§ Directions
1) Transcribe the EXI measurements appendix from "9.2. Appendix B: Description" up to and including "than 10,000 documents.".
2) Pick up the EXI measurements appendix where it stops and write the next part.

9.1. Appendix A: Measurement Details

Until the measurements stabilize, please refer to the Analysis of the EXI Measurements for up-to-date status of the measurements system implementation, and the status of each candidate under test.

9.2. Appendix B: Description of Measurements Test Suite

Submitted: 21-May, RB. Integrated: 23-May, GW. Edited: 1st pass 23-May Some items needed: SyncML and XMPP Instant Messaging have no test cases. Some fidelity evaluations are missing.

The test data suite used for the measurements described in this document, is fully described in an external addendum - the Analysis of the EXI Measurements. The test suite is organized into "test groups". Each group consists of XML document examples which pertain to the same vocabulary, or to related applications of XML. For each group, information is provided on the type of data it contains, and on the use cases from XML Binary Characterization Use Cases [XBC Use Cases] to which it relates.

The test suite presently contains more than 10,000 documents.

9.3. Appendix C: Further Work

Scenarios: A "scenario" is the systematic implementation of some XML system, congruent to a given use-case. That is, it is the system architecture, environment, and choice of optimizing parameters of an implementation of an EXI format in a given situation. To characterize the performance of various textual XML and alternative binary formats, as they would be used in each specific use-case environment, we would closely define the scenario for each use case. For our testing purposes, a scenario would be encapsulated by a japex driver and a set of japex parameters and their values.
Streaming: We intended to measure textual XML and binary formats in streaming scenarios.
Native Implementation Comparison: After looking at results for more properties, if we have to evaluate whether a given natively implemented format and processor are algorithmically superior to a format for which we only have a Java implementation, we would seek other work which has made isomorphic comparisons of Java to "C/C++" for applications with the same CPU and I/O distribution, and compare the difference in performance in that work.
Framework Network Driver: Take measurements over various networks using the network drivers in the measurements framework.
Evaluate Advisability by Use Case: For each (generalized) use case, use the cross-reference of each test group to each use case, given in the Analysis of the EXI Measurements, plus the analysis of the results for each test group, to determine whether or not the improved results would indicate the advisability of an EXI format for that use case. For example, the use case Metadata in Broadcast Systems is presently represented by 2 test groups, BCAST and CBMS. If an aggregate relative compactness measurement over the test groups is not competitive with any hand-coded binary formats now used in Broadcast Systems, then improved compactness alone would be unlikely to justify an EXI recommendation from the perspective of the Broadcast Systems use case. This numerical evaluation might be combined with external factors such as industry pressure for a standard format.

§ Data shown

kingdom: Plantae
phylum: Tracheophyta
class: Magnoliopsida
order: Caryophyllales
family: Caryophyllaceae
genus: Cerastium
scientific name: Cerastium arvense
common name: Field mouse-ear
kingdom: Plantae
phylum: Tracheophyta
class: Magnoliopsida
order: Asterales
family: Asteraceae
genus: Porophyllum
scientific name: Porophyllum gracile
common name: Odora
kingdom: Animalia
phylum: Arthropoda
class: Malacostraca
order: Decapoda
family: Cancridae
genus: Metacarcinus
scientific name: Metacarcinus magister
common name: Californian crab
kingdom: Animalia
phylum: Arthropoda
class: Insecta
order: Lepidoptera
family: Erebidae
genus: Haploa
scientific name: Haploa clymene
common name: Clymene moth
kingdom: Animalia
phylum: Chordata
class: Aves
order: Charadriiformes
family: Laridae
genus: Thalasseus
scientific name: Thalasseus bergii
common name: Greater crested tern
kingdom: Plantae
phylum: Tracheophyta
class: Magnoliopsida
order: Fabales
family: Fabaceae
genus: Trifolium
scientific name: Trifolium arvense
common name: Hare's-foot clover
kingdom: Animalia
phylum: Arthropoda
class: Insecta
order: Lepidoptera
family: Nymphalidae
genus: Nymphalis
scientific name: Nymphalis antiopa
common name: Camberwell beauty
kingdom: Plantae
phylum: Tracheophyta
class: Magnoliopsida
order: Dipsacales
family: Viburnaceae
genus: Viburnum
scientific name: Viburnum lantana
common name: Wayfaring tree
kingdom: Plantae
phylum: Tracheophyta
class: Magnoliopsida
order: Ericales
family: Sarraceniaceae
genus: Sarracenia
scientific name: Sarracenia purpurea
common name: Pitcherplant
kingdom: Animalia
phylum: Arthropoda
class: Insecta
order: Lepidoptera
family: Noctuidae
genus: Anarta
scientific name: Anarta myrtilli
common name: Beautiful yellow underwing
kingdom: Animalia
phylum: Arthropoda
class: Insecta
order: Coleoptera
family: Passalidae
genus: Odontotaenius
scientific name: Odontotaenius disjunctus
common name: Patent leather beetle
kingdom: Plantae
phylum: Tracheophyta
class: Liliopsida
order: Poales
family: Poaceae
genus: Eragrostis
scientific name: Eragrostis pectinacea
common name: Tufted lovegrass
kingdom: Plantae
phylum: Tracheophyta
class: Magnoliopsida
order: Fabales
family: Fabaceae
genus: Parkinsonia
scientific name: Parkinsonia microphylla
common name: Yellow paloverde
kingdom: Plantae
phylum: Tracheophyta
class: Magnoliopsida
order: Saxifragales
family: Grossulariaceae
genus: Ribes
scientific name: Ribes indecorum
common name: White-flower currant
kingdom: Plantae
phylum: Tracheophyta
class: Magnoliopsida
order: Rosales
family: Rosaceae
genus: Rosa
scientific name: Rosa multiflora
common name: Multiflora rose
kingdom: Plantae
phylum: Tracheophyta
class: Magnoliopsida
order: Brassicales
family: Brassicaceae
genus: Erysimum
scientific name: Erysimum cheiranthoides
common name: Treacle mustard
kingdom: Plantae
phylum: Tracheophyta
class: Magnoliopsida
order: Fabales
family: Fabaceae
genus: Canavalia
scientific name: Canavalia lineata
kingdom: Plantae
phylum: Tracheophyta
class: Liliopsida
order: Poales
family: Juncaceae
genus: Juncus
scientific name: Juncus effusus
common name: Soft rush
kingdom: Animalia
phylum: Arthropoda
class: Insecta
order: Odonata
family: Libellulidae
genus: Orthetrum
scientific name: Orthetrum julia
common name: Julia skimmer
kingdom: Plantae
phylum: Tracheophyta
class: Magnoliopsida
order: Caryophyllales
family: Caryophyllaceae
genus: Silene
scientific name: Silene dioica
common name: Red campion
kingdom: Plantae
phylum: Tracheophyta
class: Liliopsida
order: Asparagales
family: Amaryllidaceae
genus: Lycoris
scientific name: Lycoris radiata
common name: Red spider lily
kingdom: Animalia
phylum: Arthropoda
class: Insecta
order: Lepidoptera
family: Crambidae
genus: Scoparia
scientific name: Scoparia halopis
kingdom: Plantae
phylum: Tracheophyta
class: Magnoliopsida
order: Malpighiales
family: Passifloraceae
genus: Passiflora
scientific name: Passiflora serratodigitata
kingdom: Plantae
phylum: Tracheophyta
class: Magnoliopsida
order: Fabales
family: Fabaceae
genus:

§ Outputs for the tasks
1)
9.2. Appendix B: Description of Measurements Test Suite

Submitted: 21-May, RB. Integrated: 23-May, GW. Edited: 1st pass 23-May Some items needed: SyncML and XMPP Instant Messaging have no test cases. Some fidelity evaluations are missing.

The test data suite used for the measurements described in this document, is fully described in an external addendum - the Analysis of the EXI Measurements. The test suite is organized into "test groups". Each group consists of XML document examples which pertain to the same vocabulary, or to related applications of XML. For each group, information is provided on the type of data it contains, and on the use cases from XML Binary Characterization Use Cases [XBC Use Cases] to which it relates.

The test suite presently contains more than 10,000 documents.

2)
Evaluate Fidelity: Evaluate candidates on the metric of fidelity outlined in Table 1 to evaluate the XBC property of Roundtrip Support.

9.4. Appendix D: Scenario for Interoperability of XML and EXI using HTTP

This appendix describes a simple scenario for the transfer of a new application level file format over HTTP. We illustrate the case for a binary file format whose content corresponds to equivalent XML (which we'll call here 'EXI'), as this document describes, but the description is not necessarily confined to that objective. Nor is this intended to be a normative account. However, this is the scenario presently used in commercial production situations by some of the candidate format contributions described above.

In a heterogeneous distributed system consisting of clients and services that produce and consume textual XML, it would be important when introducing an EXI format to ensure that XML interoperability is not unduly affected. Since at any time, some but not all of the clients or services might support an EXI format, we would like that in a single HTTP interoperation between two nodes, they use EXI if they both understood it, and their configurations allowed it, but to use textual XML otherwise.

The HTTP 1.1 protocol specifies a feature called "agent-driven negotiation" (See [CN], part 12.2). This feature may be used to determine whether an HTTP client and service are capable of communicating using XML or an EXI format, and furthermore to make the interoperation based on the optimal capabilities of each.

Agent-driven negotiation is driven from the client. The client request informs the service of its capabilities and the service will respond according to its own capabilities which are compatible with the client.

The "Accept request-header field" ([CN], part 14.1) can be used to specify certain media types which are acceptable for the response.

If a client that did support XML and EXI formats performed an HTTP GET, it would include in the GET request an Accept request-header field containing the XML mime type and an EXI format MIME type. The service processing the request knows that the client accepts XML and the EXI format, and that either is acceptable for the response.

If a client that did support XML and EXI formats performed an HTTP POST, then there would be two possibilities.

First, the client might assume that the service did support the EXI format, and send the request in the EXI format. If the service did not support the EXI format then it would return an HTTP 415 error, unsupported media type, and the client would fall back to XML for a second and subsequent requests.

Second, the client can assume the service did not support the EXI format. It would then send the request in XML, and include an Accept request-header field containing the XML mime type and the EXI format MIME type. The service then knows that the client supports the EXI format and if it were capable of EXI then it would reply using the EXI format. Otherwise the service would reply using XML. For the second and subsequent requests the client would use the format in which the server replied to the first request, so if the server replied using the EXI format then the second and subsequent requests would be sent using the EXI format.